Not long into "Black Adam,’’ a preteen boy looks up at the muscled hulk of Dwayne Johnson and begs for his help: "We could use a superhero right now.’’ Speak for yourself, kid.
Do we need another superhero with another convoluted origin story that stretches back thousands of years and fulfills a whacko destiny? Do we really need another clutch of secondary level heroes to muddy focus? We’re almost 40 deep into the Marvel Cinematic Universe and a dozen in the DC universe. You can almost smell the fumes now, can’t you?
'Black Adam' isn’t bad, it’s just predictable and color-by-numbers, stealing from other films like an intellectual property super-villain. But Johnson is a natural in the title role, mixing might with humour and being able to deliver those necessary wooden lines. Why he hasn’t had a starring role in a DC or Marvel superhero flick until now is astonishing - c’mon, he’s built himself into a freaking superhero in street clothes already.
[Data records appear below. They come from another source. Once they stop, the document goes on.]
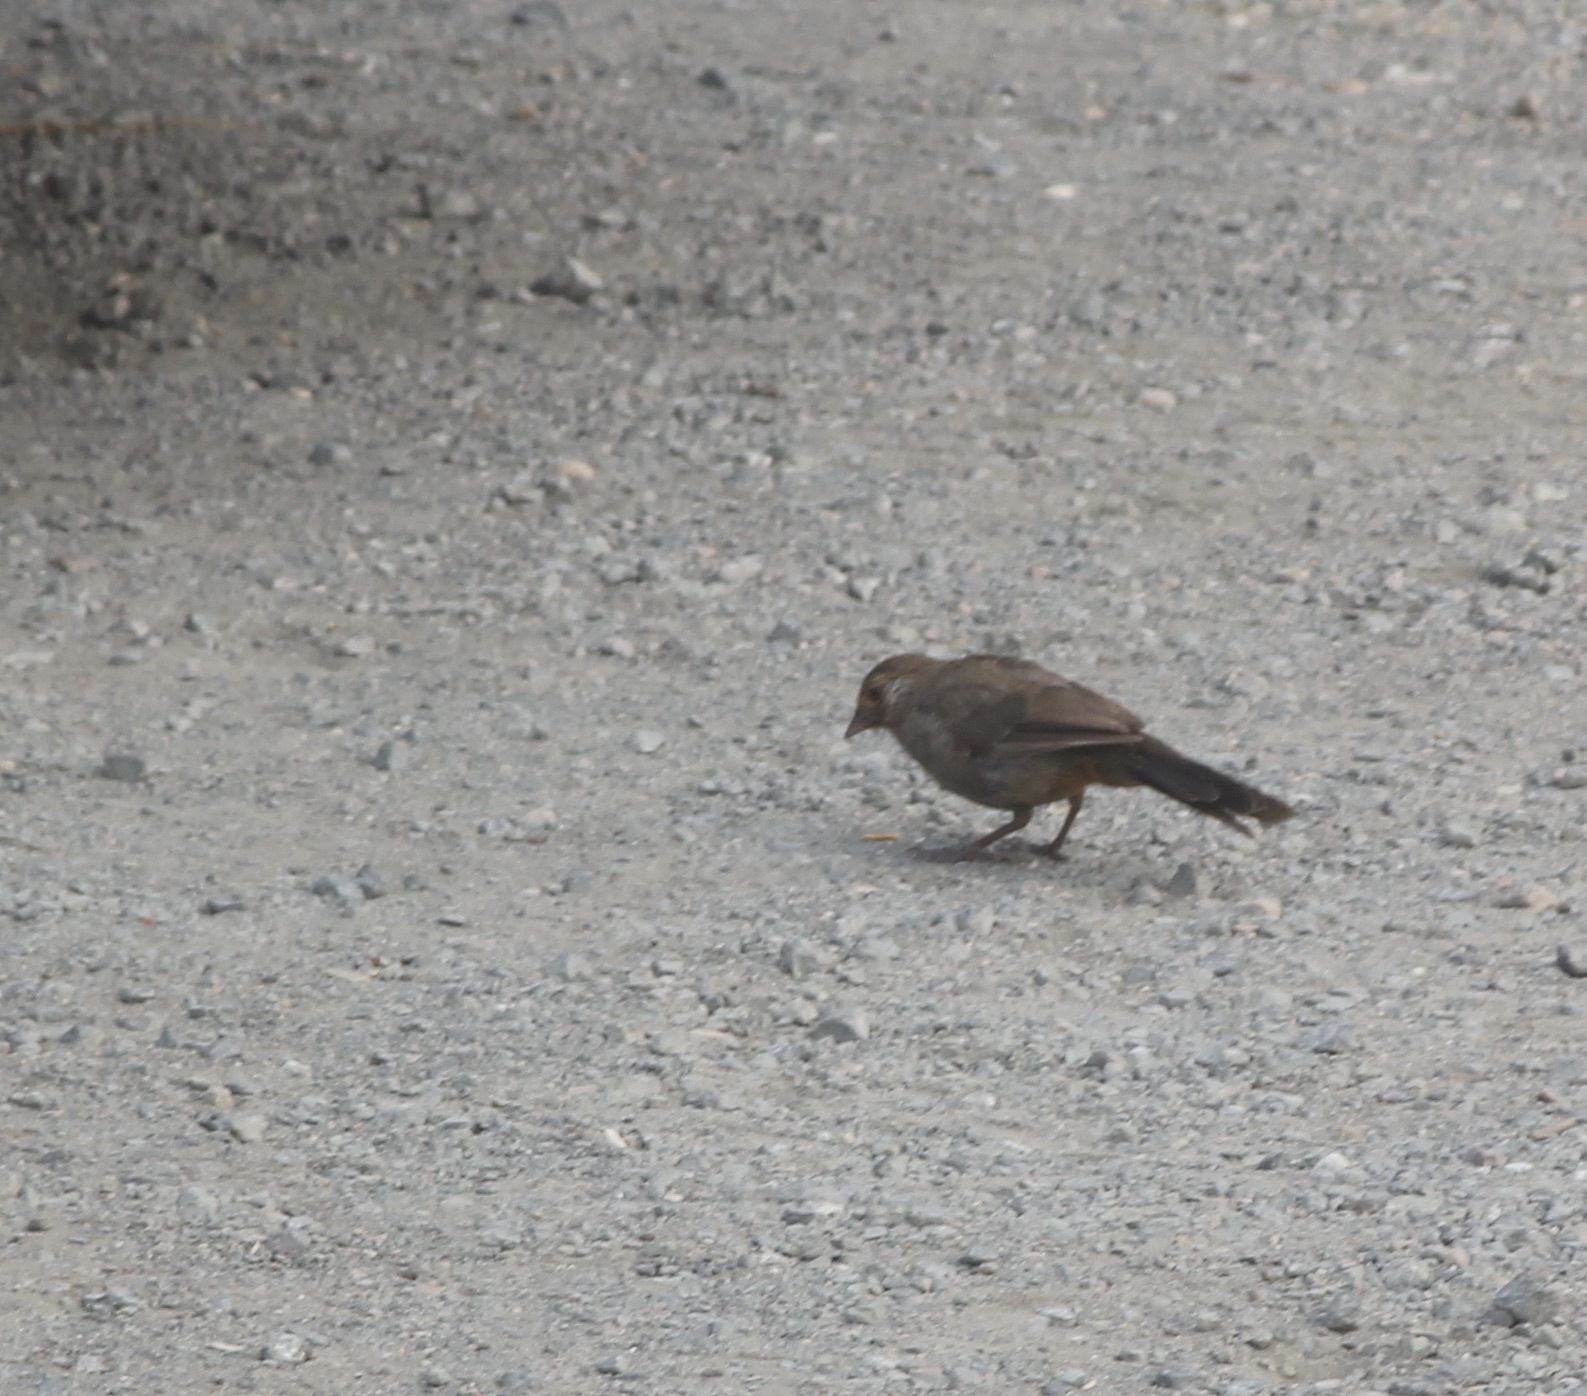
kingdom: Animalia
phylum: Chordata
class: Aves
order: Passeriformes
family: Passerellidae
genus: Melozone
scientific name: Melozone crissalis
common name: California towhee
Like Marvel’s "Eternals,’’ "Black Adam’’ gets out of the blocks very sluggishly with the tangled tale of our setting - Kahndaq, a fictional Middle Eastern kingdom in 2,600 B.C. that has wizards, a blood-thirsty king, a magical crown and Eternium, a rare metallic ore with energy-manipulating properties (Hello, Vibranium from "Black Panther’’).
Flash-forward to present day, where Kahndaq is under the cruel rule of the organized crime syndicate Intergang and its citizens are ripe to rebel. They think they may have a leader in Black Adam (here Teth Adam, when he is introduced), who is released from his 5,000-year-long tomb and is naturally cranky. Is he a force for good or bad? (Or for a new sub-franchise?) The answer is yes to all.
Yet the other superheroes in the DC pantheon aren’t sure about the new guy and send what can only be described as the Plan B of muscle from leftover members of a knock-off organization called the Justice Society of America.
There’s Doctor Fate (a dollar-store Doctor Strange played by Pierce Brosnan, who somehow keeps his dignity), Atom Smasher (Noah Centineo, nicely playing a dweeby and always hungry giant), Aldis Hodge as a one-note Hawkman and Quintessa Swindell as Cyclone, who can control - checks notes - the wind. They apparently left at home the superhero with the ability to open jars.
Black Adam is more than a match for all of them combined. He can fly, move as fast as The Flash, catch rockets, deflect bullets and harness his own bluish electricity. Mostly he does this weirdly passive thing of just floating. "I kneel before no one’’ he intones, which might explain it.
Director Jaume Collet-Serra and the design team do a great job in every department but are let down by a derivative and baggy screenplay by Adam Sztykiel, Rory Haines and Sohrab Noshirvani that goes from one violent scene to another like a video game in order to paper over a plot both undercooked and overcooked. At one point, with the audience exhausted by all the carnage, they introduce skeletons who rise up as a legion from hell, just what we wanted.
They nicely include pockets of humor that DC has not always done well _ a recurring bit with ``Baby Come Back’’ and teaching Black Adam satire are fun” a Clint Eastwood gag fails _ and there may have been three natural endings piling up before the final, manipulative one. (“This can only end one way,” says the script. Don’t believe it.)
Amidst the punching superheroes are two humans - a rebel leader and her skateboard-and-comics-loving pre-teen son, played superbly by Sarah Shahi and Bodhi Sabongui, respectively. Comedian Mohammed Amer is a much-needed bolt of bright humor.
Most intriguing _ and the angle most fruitful to lean into - is the notion of hero itself. The Justice Society members are shocked to find that they aren’t seen as heroic to the residents of Kahndaq, living 27 years under oppression. Black Adam has come to help, even if he’s a little more violent. Residents wonder where were the guys with all the superpowers for almost three decades while they suffered - a nice dig at Western nations.
"There are only heroes and villains. Heroes don’t kill people,’’ a confused Hawkman states. Black Adam replies: "Well, I do.’’ It is Shahiby’s character who notes that it’s easy to call someone a hero when you’re the one drawing the line.
The number of - ahem - call-backs to other films is pretty sad -"Tomb Raider,’’ "Back to the Future’’ and plenty of "Star Wars’’ (even, unforgivably, the line "You’re our only hope’’.) It’s a film that is sometimes self-aware, as when the kid urges Black Adam to come up with a catchphrase that will sell lunchboxes.
He does, but it makes little sense: "Tell them, `The man in black sent you.’’’ Wait, he was sent by someone else? Do they mean Johnny Cash? Actually that may be a clue. What the filmmakers probably had in mind was cash - selling those lunchboxes.